Revisiting the Softmax Bellman Operator: New Benefits and New Perspective

TL;DR

This paper revisits the softmax Bellman operator in reinforcement learning, revealing its convergence properties, potential to reduce overestimation errors, and its surprising practical benefits over traditional methods.

Contribution

It provides new theoretical insights into the softmax Bellman operator, including convergence bounds and error reduction, explaining its empirical success in deep Q-learning.

Findings

Softmax Bellman operator converges exponentially fast to the standard Bellman operator.

It can bound the distance of its Q-function from the optimal Q-function.

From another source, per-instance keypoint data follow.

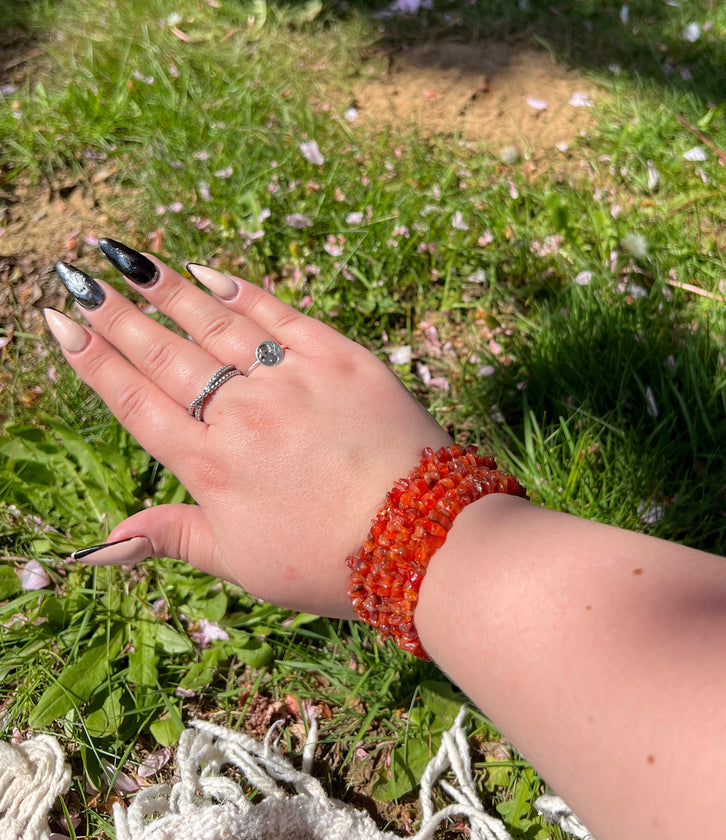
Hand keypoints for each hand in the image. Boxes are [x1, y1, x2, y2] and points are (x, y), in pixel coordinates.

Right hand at [45, 239, 450, 617]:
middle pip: (165, 355)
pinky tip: (210, 273)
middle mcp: (242, 414)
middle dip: (115, 314)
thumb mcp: (240, 562)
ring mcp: (293, 380)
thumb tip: (99, 547)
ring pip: (216, 326)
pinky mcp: (342, 358)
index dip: (93, 361)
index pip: (135, 401)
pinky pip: (283, 315)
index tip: (59, 321)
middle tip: (76, 274)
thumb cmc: (326, 561)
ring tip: (129, 259)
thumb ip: (170, 537)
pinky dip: (244, 293)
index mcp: (210, 466)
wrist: (421, 540)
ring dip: (167, 290)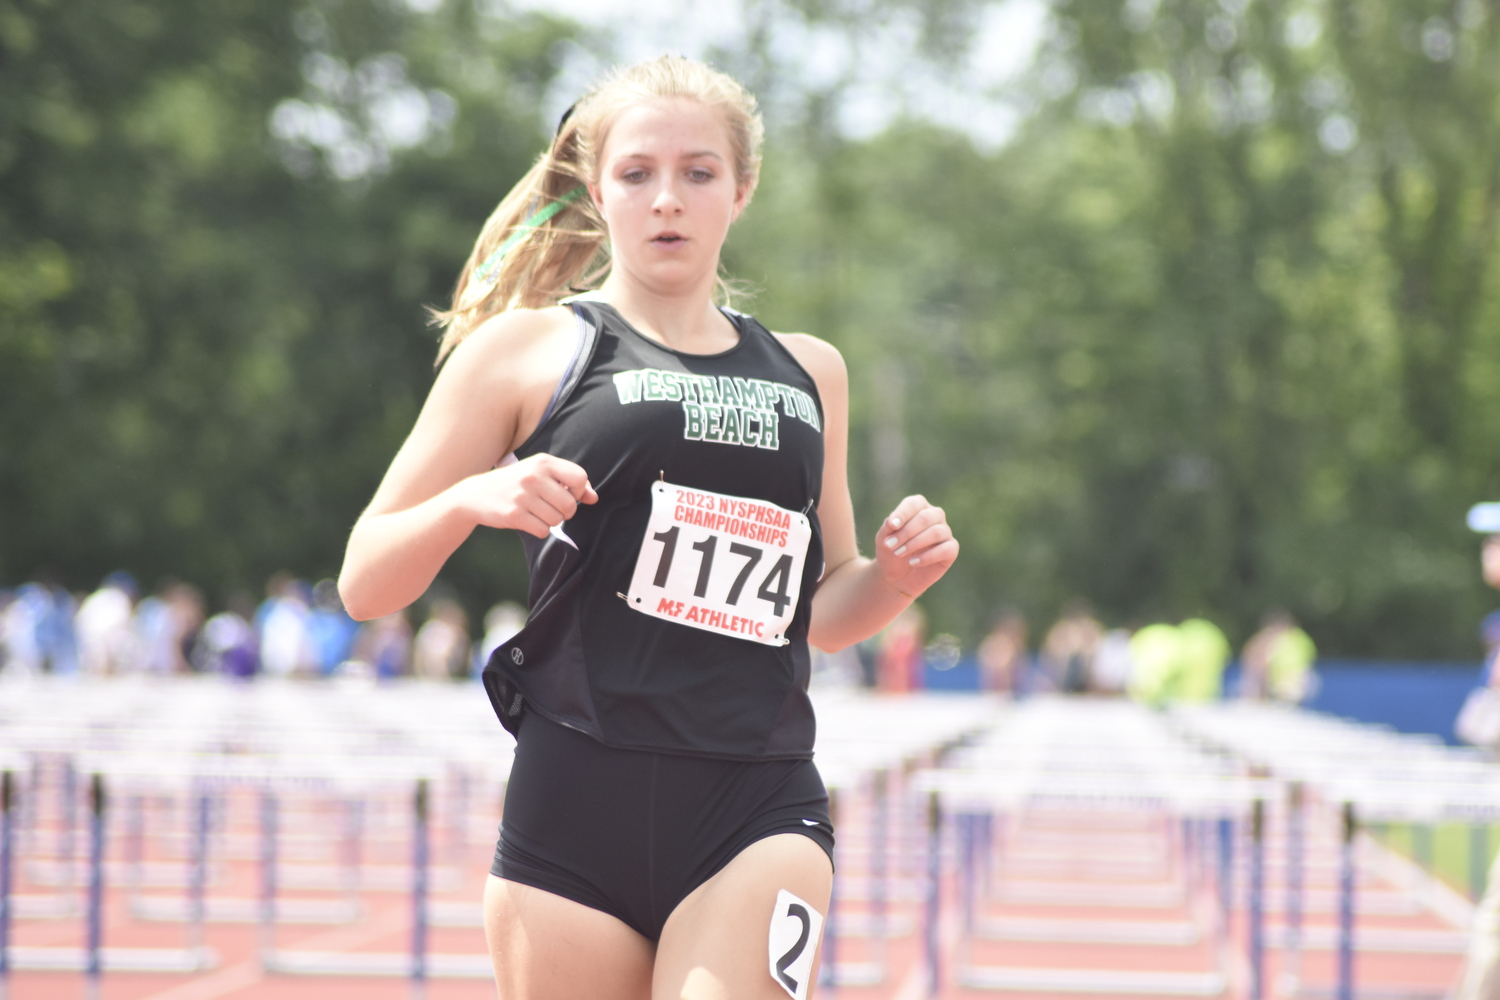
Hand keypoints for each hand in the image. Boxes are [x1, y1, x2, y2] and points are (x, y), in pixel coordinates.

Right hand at [460, 454, 597, 538]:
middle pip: (570, 504)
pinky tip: (528, 521)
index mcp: (543, 462)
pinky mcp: (514, 514)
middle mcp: (533, 476)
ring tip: (536, 512)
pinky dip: (540, 530)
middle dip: (566, 512)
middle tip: (553, 509)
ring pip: (557, 520)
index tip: (569, 495)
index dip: (579, 491)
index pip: (579, 477)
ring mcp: (523, 496)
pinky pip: (543, 530)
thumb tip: (593, 498)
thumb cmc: (515, 483)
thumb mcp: (539, 473)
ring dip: (551, 521)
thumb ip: (568, 482)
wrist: (475, 494)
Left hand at [874, 495, 957, 599]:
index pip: (914, 504)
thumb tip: (892, 521)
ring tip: (899, 553)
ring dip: (915, 543)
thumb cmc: (891, 552)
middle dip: (906, 532)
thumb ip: (887, 528)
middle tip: (891, 545)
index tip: (891, 526)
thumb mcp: (883, 539)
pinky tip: (912, 562)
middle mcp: (935, 516)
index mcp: (919, 507)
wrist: (897, 577)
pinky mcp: (951, 550)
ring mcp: (945, 532)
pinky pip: (945, 549)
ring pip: (936, 532)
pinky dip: (927, 556)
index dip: (902, 514)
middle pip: (925, 517)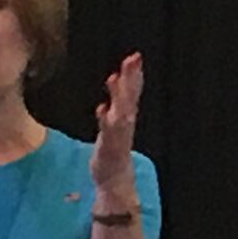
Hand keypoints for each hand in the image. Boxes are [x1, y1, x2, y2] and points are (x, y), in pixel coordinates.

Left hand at [87, 53, 145, 204]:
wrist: (114, 181)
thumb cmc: (112, 155)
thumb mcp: (112, 132)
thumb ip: (110, 115)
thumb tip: (105, 100)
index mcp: (125, 118)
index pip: (131, 92)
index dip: (133, 75)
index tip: (135, 56)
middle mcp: (124, 124)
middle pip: (129, 97)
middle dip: (131, 78)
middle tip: (134, 58)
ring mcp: (118, 136)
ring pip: (121, 111)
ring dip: (120, 95)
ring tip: (115, 77)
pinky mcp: (110, 148)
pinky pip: (108, 132)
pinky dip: (106, 120)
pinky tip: (102, 109)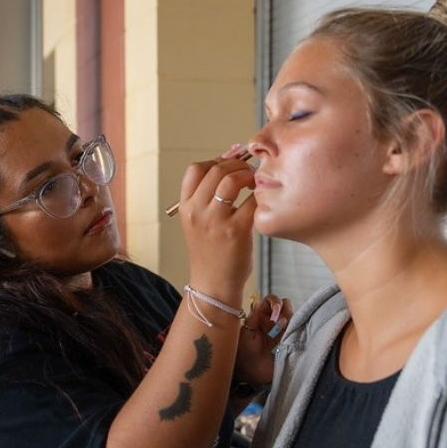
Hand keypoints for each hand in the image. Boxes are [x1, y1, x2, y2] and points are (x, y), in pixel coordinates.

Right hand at [179, 148, 256, 301]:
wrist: (213, 286)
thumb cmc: (210, 253)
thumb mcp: (198, 223)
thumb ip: (208, 198)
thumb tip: (230, 166)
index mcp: (185, 208)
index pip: (195, 169)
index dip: (216, 161)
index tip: (230, 165)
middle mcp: (197, 212)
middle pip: (215, 170)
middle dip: (236, 165)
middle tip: (248, 171)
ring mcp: (215, 221)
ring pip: (231, 180)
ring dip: (247, 175)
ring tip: (254, 182)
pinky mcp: (236, 231)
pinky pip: (251, 201)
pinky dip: (259, 196)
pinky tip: (260, 201)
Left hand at [234, 294, 293, 387]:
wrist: (253, 374)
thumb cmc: (245, 354)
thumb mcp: (245, 334)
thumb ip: (253, 318)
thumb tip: (259, 303)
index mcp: (260, 317)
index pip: (270, 301)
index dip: (274, 302)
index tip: (274, 310)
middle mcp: (273, 321)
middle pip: (284, 304)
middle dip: (283, 307)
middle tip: (278, 319)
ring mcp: (283, 330)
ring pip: (292, 314)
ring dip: (290, 316)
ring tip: (283, 326)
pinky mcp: (290, 339)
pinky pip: (297, 327)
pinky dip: (296, 325)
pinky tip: (289, 331)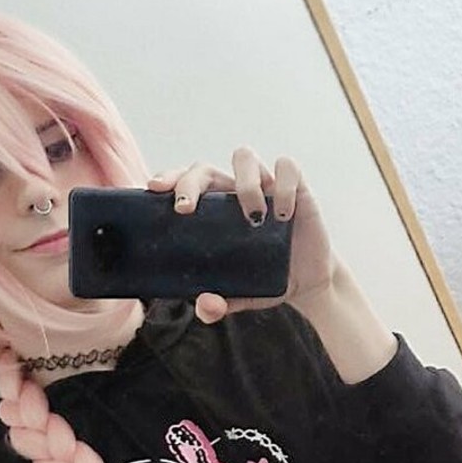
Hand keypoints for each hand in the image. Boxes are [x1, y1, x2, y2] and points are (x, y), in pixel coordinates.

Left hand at [147, 148, 335, 323]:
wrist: (307, 282)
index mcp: (214, 211)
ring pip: (244, 156)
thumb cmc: (265, 279)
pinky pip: (288, 168)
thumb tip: (204, 306)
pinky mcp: (297, 187)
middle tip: (186, 210)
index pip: (185, 183)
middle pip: (204, 167)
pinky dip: (284, 187)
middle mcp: (234, 193)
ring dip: (243, 183)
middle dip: (190, 182)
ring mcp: (264, 186)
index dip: (170, 179)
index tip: (154, 189)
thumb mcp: (240, 295)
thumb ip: (219, 304)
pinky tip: (284, 215)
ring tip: (253, 218)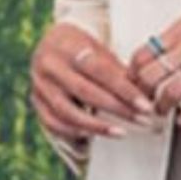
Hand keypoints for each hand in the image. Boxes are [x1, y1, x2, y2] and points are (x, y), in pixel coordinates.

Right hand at [30, 23, 159, 146]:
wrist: (51, 43)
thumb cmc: (83, 47)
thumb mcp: (99, 48)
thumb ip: (117, 70)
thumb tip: (145, 95)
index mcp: (66, 45)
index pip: (99, 70)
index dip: (124, 90)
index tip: (145, 105)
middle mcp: (49, 65)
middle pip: (85, 92)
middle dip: (117, 109)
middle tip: (141, 120)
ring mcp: (39, 85)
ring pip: (67, 112)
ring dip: (97, 126)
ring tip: (121, 132)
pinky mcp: (35, 102)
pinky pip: (53, 124)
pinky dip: (74, 132)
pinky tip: (93, 136)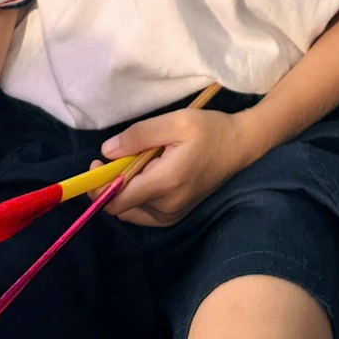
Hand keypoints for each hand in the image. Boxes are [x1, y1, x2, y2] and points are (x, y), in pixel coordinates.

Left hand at [100, 105, 250, 226]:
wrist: (241, 146)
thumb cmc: (209, 129)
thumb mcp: (175, 121)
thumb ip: (138, 135)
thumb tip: (106, 152)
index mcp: (165, 184)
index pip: (116, 201)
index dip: (99, 186)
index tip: (98, 163)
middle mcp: (166, 208)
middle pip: (120, 205)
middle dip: (115, 182)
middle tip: (127, 153)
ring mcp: (171, 216)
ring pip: (130, 209)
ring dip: (127, 188)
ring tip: (146, 161)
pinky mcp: (174, 217)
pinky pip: (142, 212)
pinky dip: (138, 194)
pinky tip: (152, 173)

The operator reduces overestimation errors, improving policy performance.

Abstract

The impact of softmax on the value function itself in reinforcement learning (RL) is often viewed as problematic because it leads to sub-optimal value (or Q) functions and interferes with the contraction properties of the Bellman operator. Surprisingly, despite these concerns, and independent of its effect on exploration, the softmax Bellman operator when combined with Deep Q-learning, leads to Q-functions with superior policies in practice, even outperforming its double Q-learning counterpart. To better understand how and why this occurs, we revisit theoretical properties of the softmax Bellman operator, and prove that $(i)$ it converges to the standard Bellman operator exponentially fast in the inverse temperature parameter, and $(ii)$ the distance of its Q function from the optimal one can be bounded. These alone do not explain its superior performance, so we also show that the softmax operator can reduce the overestimation error, which may give some insight into why a sub-optimal operator leads to better performance in the presence of value function approximation. A comparison among different Bellman operators is then presented, showing the trade-offs when selecting them.